* **WHAT THE EXERCISE ASKS**: Write out the full ThinkTwice text below, word for word.

* **EXTRACT**:
- - -

ThinkTwice
ThinkTwice is a retriever-reader architecture for solving long-text machine reading comprehension. It is based on the paper: ThinkTwice: A Two-Stage Method for Long-Text Machine Reading Comprehension. Authors are Mengxing Dong, Bowei Zou, Jin Qian, Rongtao Huang and Yu Hong from Soochow University and Institute for Infocomm Research. The paper will be published in NLPCC 2021 soon.
Contents
Background
Our idea is mainly inspired by the way humans think: We first read a lengthy document and remain several slices which are important to our task in our mind; then we are gonna capture the final answer within this limited information.
The goals for this repository are:
- A complete code for NewsQA. This repo offers an implement for dealing with long text MRC dataset NewsQA; you can also try this method on other datsets like TriviaQA, Natural Questions yourself.
- A comparison description. The performance on ThinkTwice has been listed in the paper.
- A public space for advice. You are welcomed to propose an issue in this repo.
Requirements
Clone this repo at your local server. Install necessary libraries listed below.

- - -

* **SUPPLIED DATA**:
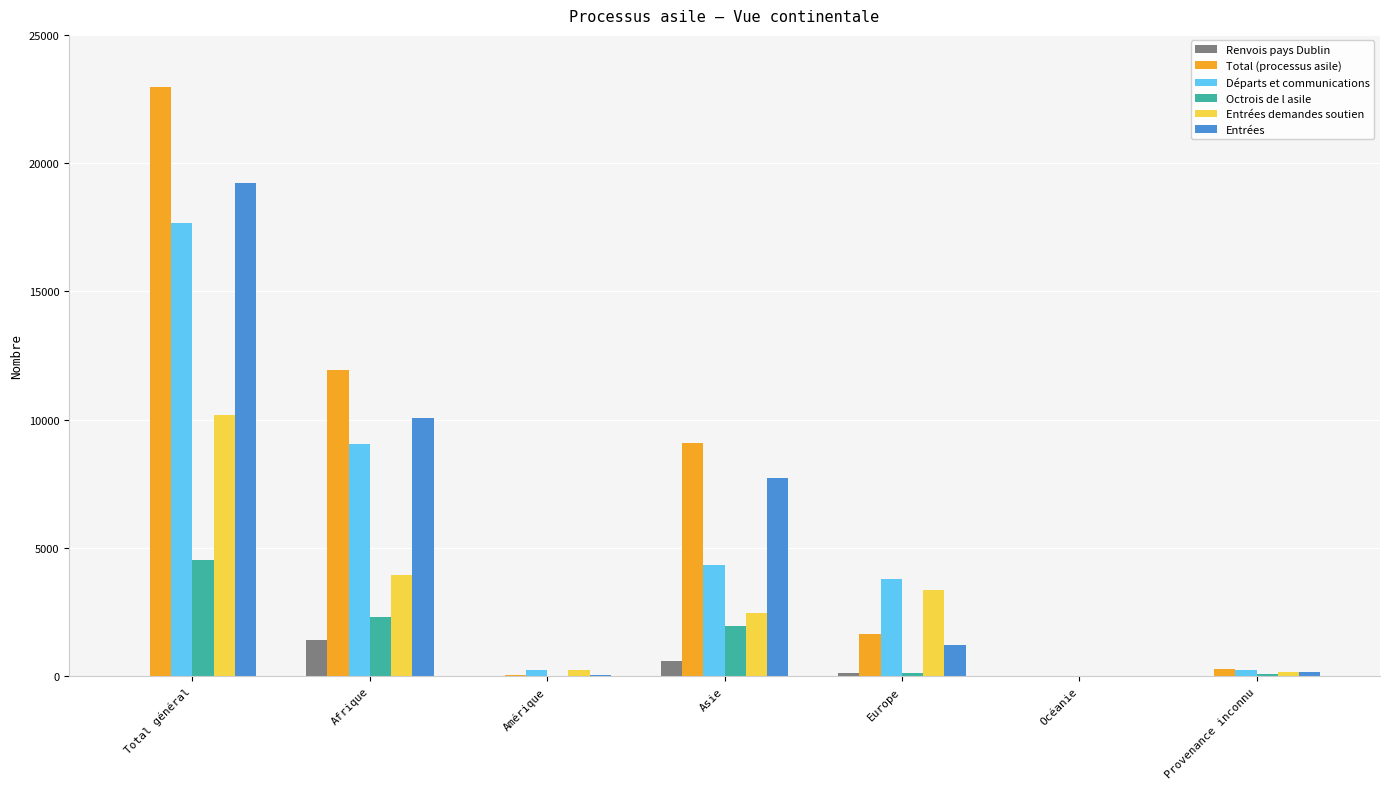

How many groups of bars are there?

7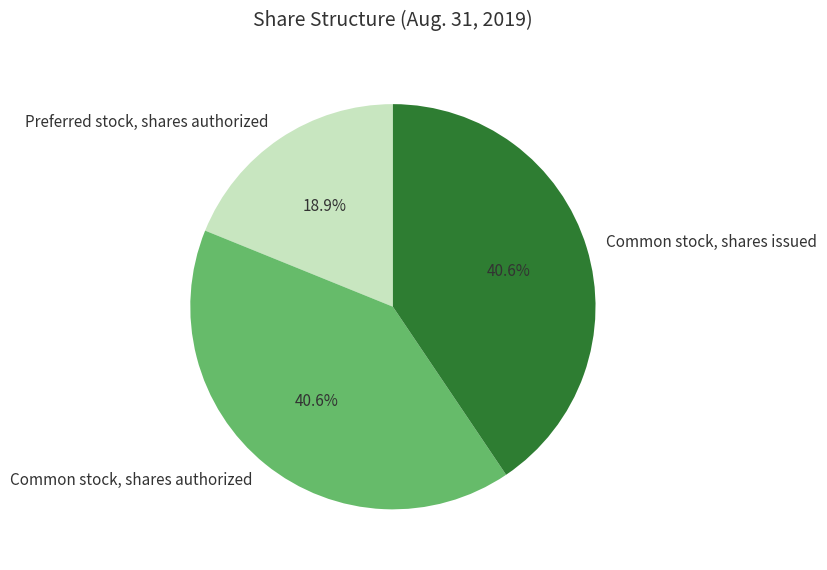

How much of the chart is everything except Common stock, shares issued?

59.4%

- - -

* **OUTPUT FOR THIS EXERCISE**:
ThinkTwice
ThinkTwice is a retriever-reader architecture for solving long-text machine reading comprehension. It is based on the paper: ThinkTwice: A Two-Stage Method for Long-Text Machine Reading Comprehension. Authors are Mengxing Dong, Bowei Zou, Jin Qian, Rongtao Huang and Yu Hong from Soochow University and Institute for Infocomm Research. The paper will be published in NLPCC 2021 soon.
Contents
Background
Our idea is mainly inspired by the way humans think: We first read a lengthy document and remain several slices which are important to our task in our mind; then we are gonna capture the final answer within this limited information.
The goals for this repository are:
- A complete code for NewsQA. This repo offers an implement for dealing with long text MRC dataset NewsQA; you can also try this method on other datsets like TriviaQA, Natural Questions yourself.
- A comparison description. The performance on ThinkTwice has been listed in the paper.
- A public space for advice. You are welcomed to propose an issue in this repo.
Requirements
Clone this repo at your local server. Install necessary libraries listed below.